[EXERCISE BRIEF] After locating the line that contains "izioni del sistema" in the following entries, reproduce it and each later line exactly, including the last.

Stored data entries:
┏━━

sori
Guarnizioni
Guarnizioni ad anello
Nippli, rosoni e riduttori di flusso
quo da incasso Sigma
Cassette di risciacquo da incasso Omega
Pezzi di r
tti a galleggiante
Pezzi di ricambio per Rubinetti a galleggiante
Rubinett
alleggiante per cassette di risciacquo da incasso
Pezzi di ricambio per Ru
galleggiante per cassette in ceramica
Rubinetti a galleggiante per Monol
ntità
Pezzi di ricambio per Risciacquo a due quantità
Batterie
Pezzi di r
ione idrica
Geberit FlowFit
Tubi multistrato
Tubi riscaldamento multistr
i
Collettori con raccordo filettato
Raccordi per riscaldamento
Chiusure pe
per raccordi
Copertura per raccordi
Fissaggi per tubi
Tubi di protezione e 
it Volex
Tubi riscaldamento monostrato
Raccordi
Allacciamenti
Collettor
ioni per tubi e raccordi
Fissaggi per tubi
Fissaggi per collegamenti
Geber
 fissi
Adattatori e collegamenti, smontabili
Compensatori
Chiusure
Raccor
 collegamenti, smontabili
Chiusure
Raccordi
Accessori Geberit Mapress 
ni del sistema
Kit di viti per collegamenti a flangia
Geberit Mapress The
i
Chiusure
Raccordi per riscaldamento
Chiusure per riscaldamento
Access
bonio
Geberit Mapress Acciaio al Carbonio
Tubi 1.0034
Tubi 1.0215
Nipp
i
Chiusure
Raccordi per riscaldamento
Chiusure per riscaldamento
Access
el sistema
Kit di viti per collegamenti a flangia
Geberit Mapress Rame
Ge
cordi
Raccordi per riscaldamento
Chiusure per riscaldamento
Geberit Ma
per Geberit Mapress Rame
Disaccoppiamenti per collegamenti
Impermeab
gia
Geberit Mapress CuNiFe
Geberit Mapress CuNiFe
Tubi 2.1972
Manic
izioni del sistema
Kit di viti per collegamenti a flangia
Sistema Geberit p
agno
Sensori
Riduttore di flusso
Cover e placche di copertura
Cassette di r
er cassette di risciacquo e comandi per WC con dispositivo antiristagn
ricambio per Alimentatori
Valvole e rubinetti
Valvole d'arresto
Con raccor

┗━━

[RESULT OF THIS EXERCISE]
izioni del sistema
Kit di viti per collegamenti a flangia
Sistema Geberit p
agno
Sensori
Riduttore di flusso
Cover e placche di copertura
Cassette di r
er cassette di risciacquo e comandi per WC con dispositivo antiristagn
ricambio per Alimentatori
Valvole e rubinetti
Valvole d'arresto
Con raccor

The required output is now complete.